## Text excerpt:
* * *

You have two, three or four years here to take advantage of your freedom to think for yourselves. Colleges are often seen as laboratories, in which scholars and students exercise their freedom to explore, discover, take positions and let themselves and their perspectives be challenged and changed. But college is not only a laboratory or just another form of preparation for lives lived elsewhere. It is also the thing itself. Take advantage of its opportunities.

Let me return to Cronon before I conclude. “Liberal education,” he writes at the end of his essay, “nurtures human freedom in the service of human community, which is to say that in the end, it celebrates love.” This is a wonderful move on his part, one that celebrates the close association of knowledge and friendship and makes our respect for others and a larger community an act of love, rather than a matter of compliance with administrative rules or accepted norms. We will always be in the process of sorting out the entailments of freedom and the responsibility it brings with it. And you will be involved in that process while you are here and after you leave.

I hope you will develop the qualities that Cronon admires—the ability to listen and hear, read and understand, talk with anyone, write clearly and persuasively, solve a variety of puzzles, put rigor to good uses, question yourselves as well as others, get things done, empower those around you, and, above all, connect. If you want an example of all these qualities and more—persistence, resilience, wit and generosity of spirit—I recommend you read Justice Sotomayor’s memoir, My Beloved World.

* * *

## The problem:
Extend the address on college and liberal education, picking up after its final sentence. The material has no connection to the text about liberal education.

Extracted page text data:
* * *

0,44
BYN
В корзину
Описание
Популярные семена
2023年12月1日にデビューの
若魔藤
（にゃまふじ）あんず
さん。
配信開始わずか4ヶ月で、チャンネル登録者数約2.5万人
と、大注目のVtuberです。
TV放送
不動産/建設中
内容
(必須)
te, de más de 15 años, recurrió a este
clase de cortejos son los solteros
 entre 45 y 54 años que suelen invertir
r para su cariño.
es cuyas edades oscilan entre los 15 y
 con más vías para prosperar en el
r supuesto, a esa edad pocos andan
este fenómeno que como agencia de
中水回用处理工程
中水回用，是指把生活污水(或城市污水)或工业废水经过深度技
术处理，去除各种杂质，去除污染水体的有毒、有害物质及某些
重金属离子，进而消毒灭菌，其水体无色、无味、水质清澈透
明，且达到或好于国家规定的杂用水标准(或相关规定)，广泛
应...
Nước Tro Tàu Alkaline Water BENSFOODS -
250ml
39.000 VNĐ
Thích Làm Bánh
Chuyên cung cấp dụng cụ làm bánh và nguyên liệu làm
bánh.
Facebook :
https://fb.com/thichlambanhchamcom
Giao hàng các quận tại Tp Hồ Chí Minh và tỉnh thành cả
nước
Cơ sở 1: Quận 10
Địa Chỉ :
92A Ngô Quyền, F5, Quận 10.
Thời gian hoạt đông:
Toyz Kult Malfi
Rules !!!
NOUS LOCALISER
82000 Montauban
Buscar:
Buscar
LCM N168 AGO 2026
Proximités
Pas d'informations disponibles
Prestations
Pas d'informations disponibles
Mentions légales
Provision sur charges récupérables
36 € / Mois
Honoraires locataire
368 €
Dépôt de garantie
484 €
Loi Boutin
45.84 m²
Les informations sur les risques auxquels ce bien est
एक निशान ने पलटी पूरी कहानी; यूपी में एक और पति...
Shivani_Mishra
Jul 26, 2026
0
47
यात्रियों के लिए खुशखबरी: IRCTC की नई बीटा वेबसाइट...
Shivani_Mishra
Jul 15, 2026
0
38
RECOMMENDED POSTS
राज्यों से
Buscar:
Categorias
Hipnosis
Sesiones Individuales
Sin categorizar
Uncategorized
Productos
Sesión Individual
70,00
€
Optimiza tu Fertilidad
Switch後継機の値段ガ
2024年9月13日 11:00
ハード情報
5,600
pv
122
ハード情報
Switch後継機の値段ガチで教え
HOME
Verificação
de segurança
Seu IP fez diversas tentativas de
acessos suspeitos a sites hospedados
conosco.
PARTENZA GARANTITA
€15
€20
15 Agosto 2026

* * *

## Answer box:
My own list would look a little different from Bill Cronon’s, but for now, let me supplement his with only one observation. We often talk about education in terms of getting, taking and making—getting an education, taking advantage of opportunities, making the grade, getting a degree, making friends. Some of the most important things in life and in learning occur not because we make them happen, but because we are capable of letting them happen. We let things in, in their complexity; we let people in, in their strangeness, to invoke the words of French Algerian poet Hélène Cixous. We let ourselves listen and understand, let ourselves and others be. We allow ourselves to be moved and changed, even to risk and fail. Last week, on your first day, I cited the first line of a poem I read this summer by a German artist and educator Joseph Beuys. “Lass dich fallen”—Let yourself fall; let yourself be; let yourselves fail—a translation that takes a little liberty. Here are a few selected additional lines from Beuys “advice poem” that I thought you’d find useful:

Lass dich fallen. (Let yourself fall.)

Lerne Schlangen beobachten. (Learn to observe snakes.)

Pflanze unmoegliche Gaerten. (Plant impossible gardens.)

Lade jemanden Gefaehrlichen zum Tee ein. (Invite someone dangerous to tea.)…

Werde ein Freund von Freiheit und Unsicherheit. (Become a friend of freedom and uncertainty.)

Freue dich auf Traeume. (Enjoy your dreams.)

Weine bei Kinofilmen. (Cry at movies.)

Schaukle so hoch du kannst mit deiner Schaukel im Mondlicht. (Swing as high as you can with your swing in the moonlight.)

Pflege verschiedene Stimmungen. (Foster a variety of moods.)

Verweigere “verantwortlich zu sein.”

Tue es aus Liebe. (Refuse to be “responsible.” Do it out of love.) ... 

Lies jeden Tag. (Read every day.) …

Spiele mit allem. (Play with everything.)

Unterhalte das Kind in dir. (Entertain the child in you.)

All of these things can be combined with a sense of urgency and with action; indeed, they must be, if we want to avoid a sense of urgency and a compulsion to act that does as much harm as it does good.

Let no one persuade you that education is a luxury or that it is anything less than your actual lives.

I wish you fun, joy and the rewards of hard work.